The final 100 pages is fast and furious, the reader always clueless as to how Salander will extricate herself from trouble. We learn that the book's title relates to a certain Molotov cocktail, but I must avoid spoiler hints. The cliffhanger manner in which the book ends is Stieg Larsson's way of saying "I just dare you not to buy book 3 !!" Pity the poor readers who read M2 when it was first published in the U.S. as they had to wait interminably for M3 to publish domestically. After finishing the book, one might consider a better title to be "Girl, Interrupted."

Wednesday, June 23, 2010

The Girl With the Dragon Tattoo by Stieg Larsson

This is the first of three crime novels in the Millennium trilogy, published posthumously, selling more than 27 million copies world wide as of 2010. On the surface, this is a riveting book, a page turner. I had the same page-turner experience with Murakami's The Wind-Up Bird Chronicle, which I read in Japan. I was motivated to tackle this book because I have read good things about the just-released movie. The first hundred pages lays out the exposition, at a very methodical pace, but then, all of a sudden, so much just starts to happen. And contrary to the title, the first book really centers around Blomkvist. The second book is really all about "the girl."

The plot is multi-layered, but revolves around the dynamic duo of Mikael Blomkvist, smeared editor of Millennium, an erudite magazine that acts as a watchdog to corporate misdeeds, and Lisbeth Salander, an incorruptible asocial punk, hacker non-pareil, and private investigator. Interestingly, Larsson himself edited a journal, Expo, as a founder of the Swedish Expo Foundation, established to counteract the growth of the extreme right and racist organizations. Lisbeth was modeled after Swedish children's author Astrid Lindgren's Pippi Longstalking. In fact, Michael Blomkvist's nickname (which he detests) Kalle Blomkvist derives from a detective in the Swedish-language version of Lindgren's book as well.

Blomkvist is hired by industrialist Henrik Vanger to solve the mystery of the disappearance of his great niece Harriet 40 years earlier. Conveniently, the author provides a handy genealogical tree for the Vanger clan at the outset of the book.
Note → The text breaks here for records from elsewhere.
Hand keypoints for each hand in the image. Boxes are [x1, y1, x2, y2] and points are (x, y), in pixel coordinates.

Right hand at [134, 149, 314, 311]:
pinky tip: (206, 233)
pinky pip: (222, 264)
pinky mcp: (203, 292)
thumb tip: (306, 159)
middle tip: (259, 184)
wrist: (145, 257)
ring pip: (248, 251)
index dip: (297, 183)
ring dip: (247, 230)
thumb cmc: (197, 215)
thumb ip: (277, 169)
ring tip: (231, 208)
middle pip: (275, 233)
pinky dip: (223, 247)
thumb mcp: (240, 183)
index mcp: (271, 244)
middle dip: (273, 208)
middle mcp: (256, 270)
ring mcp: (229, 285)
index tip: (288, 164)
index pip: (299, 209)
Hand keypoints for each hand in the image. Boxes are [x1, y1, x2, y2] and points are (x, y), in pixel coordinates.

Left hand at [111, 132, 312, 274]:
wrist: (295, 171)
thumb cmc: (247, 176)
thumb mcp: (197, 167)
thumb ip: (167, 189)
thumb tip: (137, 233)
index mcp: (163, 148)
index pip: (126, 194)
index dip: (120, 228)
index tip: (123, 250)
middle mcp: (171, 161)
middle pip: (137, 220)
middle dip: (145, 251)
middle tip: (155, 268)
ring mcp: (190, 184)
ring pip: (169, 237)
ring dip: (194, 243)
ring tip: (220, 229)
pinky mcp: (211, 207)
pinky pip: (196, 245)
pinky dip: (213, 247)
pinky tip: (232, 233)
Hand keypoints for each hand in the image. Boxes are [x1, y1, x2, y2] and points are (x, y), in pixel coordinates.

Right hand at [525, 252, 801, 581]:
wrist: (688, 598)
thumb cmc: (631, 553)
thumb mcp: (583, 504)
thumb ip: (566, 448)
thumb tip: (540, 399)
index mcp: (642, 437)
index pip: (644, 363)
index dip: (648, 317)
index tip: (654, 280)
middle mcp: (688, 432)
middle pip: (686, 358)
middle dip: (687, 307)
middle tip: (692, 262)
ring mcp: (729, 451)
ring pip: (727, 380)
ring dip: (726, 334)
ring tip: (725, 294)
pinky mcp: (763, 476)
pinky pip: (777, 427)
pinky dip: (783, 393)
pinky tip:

Subsequent volumes M2 and M3 lack this nice little DNA cheat sheet, likely because such a tree would reveal blood relations that are carefully obscured until the end of M2, especially regarding Lisbeth. At the core, this book is rife with conflicts of interest, among so many parties, with more than a few unlikely couplings. The original title in Swedish was Men Who Hate Women. This line will appear in M2 near the end (p. 463). This is a resonating theme. Larsson also is consumed with the virulent strain of Nazism still evident in Swedish society.

Two films come immediately to mind when reading this book. The theme is well trodden -protagonists mastermind a con and end up with the crooks' money. Pam Grier is fabulous in Quentin Tarentino's Jackie Brown (1997), where she absconds with misplaced drug money, unbeknownst to anyone except her "Mikael Bomkvist," who in this film is a bail bondsman. Also Julia Roberts' corporate spy role in Duplicity (2009) has the same flavor in the end. And now we must add Evelyn Salt (Angelina Jolie) in Salt (2010).